Goldman Sachs analyst Patrick Archambault takes a look at Tesla Motors Inc.’s (NASDAQ: TSLA) potential as a truly disruptive force over the long run and concludes the shares could — and we emphasize could — rise a lot, perhaps to as much as $478.
All this comes as Goldman and Archambault boosted their six-month price target on the shares to $200, which implies a 15% drop from current levels. That may explain why Tesla shares reached as high as $239 on Tuesday before dropping back a bit. The consensus analyst price target is $229.
What Archambault wondered in a report released Tuesday was where the shares could head if Tesla basically blows up the auto industry into something very different than what we know now. He used three scenarios, labeled for convenience: CEO Elon Musk as Steve Jobs, Henry Ford or the Maytag repairman.
Archambault used the early sales growth rates for Apple Inc.’s (NASDAQ: AAPL) iPhone, Ford Motor Co.’s (NYSE: F) Model T and a basket of appliances like washing machines to map the possible Tesla results.
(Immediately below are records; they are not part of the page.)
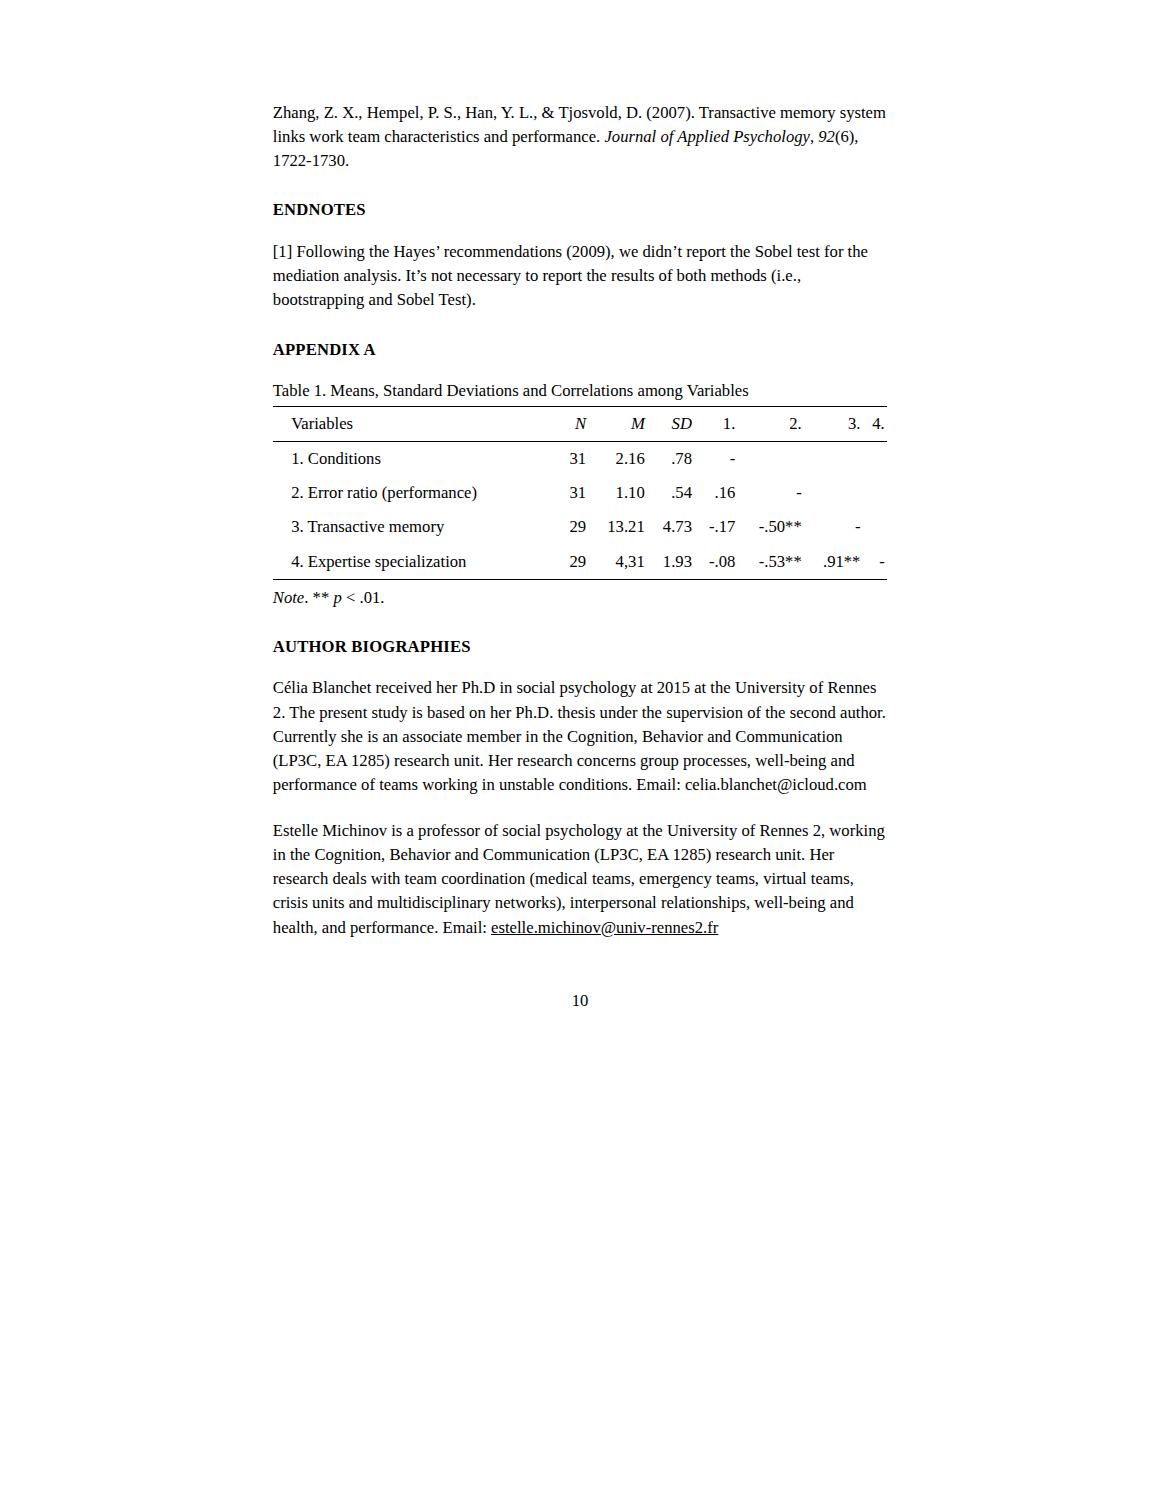Zhang, Z. X., Hempel, P. S., Han, Y. L., & Tjosvold, D. (2007). Transactive memory system links work team characteristics and performance. Journal of Applied Psychology, 92(6), 1722-1730.
ENDNOTES
[1] Following the Hayes’ recommendations (2009), we didn’t report the Sobel test for the mediation analysis. It’s not necessary to report the results of both methods (i.e., bootstrapping and Sobel Test).
APPENDIX A
Table 1. Means, Standard Deviations and Correlations among Variables
| Variables | N | M | SD | 1. | 2. | 3. | 4. |
| --- | --- | --- | --- | --- | --- | --- | --- |
| 1. Conditions | 31 | 2.16 | .78 | - | | | |
| 2. Error ratio (performance) | 31 | 1.10 | .54 | .16 | - | | |
| 3. Transactive memory | 29 | 13.21 | 4.73 | -.17 | -.50** | - | |
| 4. Expertise specialization | 29 | 4,31 | 1.93 | -.08 | -.53** | .91** | - |
Note. ** p < .01.
AUTHOR BIOGRAPHIES
Célia Blanchet received her Ph.D in social psychology at 2015 at the University of Rennes 2. The present study is based on her Ph.D. thesis under the supervision of the second author. Currently she is an associate member in the Cognition, Behavior and Communication (LP3C, EA 1285) research unit. Her research concerns group processes, well-being and performance of teams working in unstable conditions. Email: celia.blanchet@icloud.com
Estelle Michinov is a professor of social psychology at the University of Rennes 2, working in the Cognition, Behavior and Communication (LP3C, EA 1285) research unit. Her research deals with team coordination (medical teams, emergency teams, virtual teams, crisis units and multidisciplinary networks), interpersonal relationships, well-being and health, and performance. Email: estelle.michinov@univ-rennes2.fr
10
His baseline projection, however, sees Tesla production rising to around 500,000 units in 2022, rather than Tesla’s expectation that the threshold will be reached in 2020. Tesla produced about 22,000 vehicles in 2013 and is expected to produce 35,000 in 2014.
The Musk-as-Jobs scenario: Tesla vehicle production reaches 3.06 million units by 2025 and grabs a 2.7% share of the global market of nearly 112 million units. Revenue in 2025: $155.9 billion. Growth slows as new competition emerges. Present value of the shares implied by the growth: $336.
The Musk-as-Ford scenario: Tesla comes up with a relatively inexpensive vehicle like Ford’s Model T to go with its existing and projected lineup. The electric car market would hit 6 million units a year by 2025 with Tesla enjoying a 55% market share.
“As this is the highest of the volume forecasts,” the report says, “it is not surprisingly the scenario with the highest PV for Tesla shares of $478.” Revenue in 2025: $172.5 billion.
The Musk-as-Maytag-Repairman scenario: Tesla still has a 55% share of the electric vehicle market, but the production would be about 1.8 million units. Bringing the present value down would be new competition and probably some revenue declines in the later years. Revenue in 2025: $99.9 billion. Present value of the shares implied by the growth: $223, after peaking at $504 in 2017.
Archambault’s baseline projection sees Tesla production rising to nearly 764,000 units, with year-over-year growth ranging from as much as 75% and as low as 18% in the latter years. Revenue in 2025: $50.5 billion.
Here is why: Part of this is to capture the unforeseen delays that are likely to happen in launching such a large capital project (“unknown unknowns” as former defense secretary Rumsfeld once quipped, like delays in capacity installation, supplier qualifications and raw material procurement).
In addition, Archambault assumes a price of $50,000 for the Gen III vehicle now in development. That price is higher than Tesla’s stated target price in the high $30,000s to low $40,000s.
The downside scenario assumes a slower growth rate, with production reaching just under 500,000 units by 2025 and revenue hitting $33.1 billion.
Those are impressive results nonetheless, Archambault wrote. But delays in reaching 500,000 units-a-year could hurt the stock. But here’s the kicker: They imply a present value of $66 on the stock. Tesla shares, in other words, are significantly overvalued.
Tesla was at $236.89 at mid-morning Tuesday, up $1.2%. Over the past 52 weeks, shares have traded in a range of $34.94 to $265.00.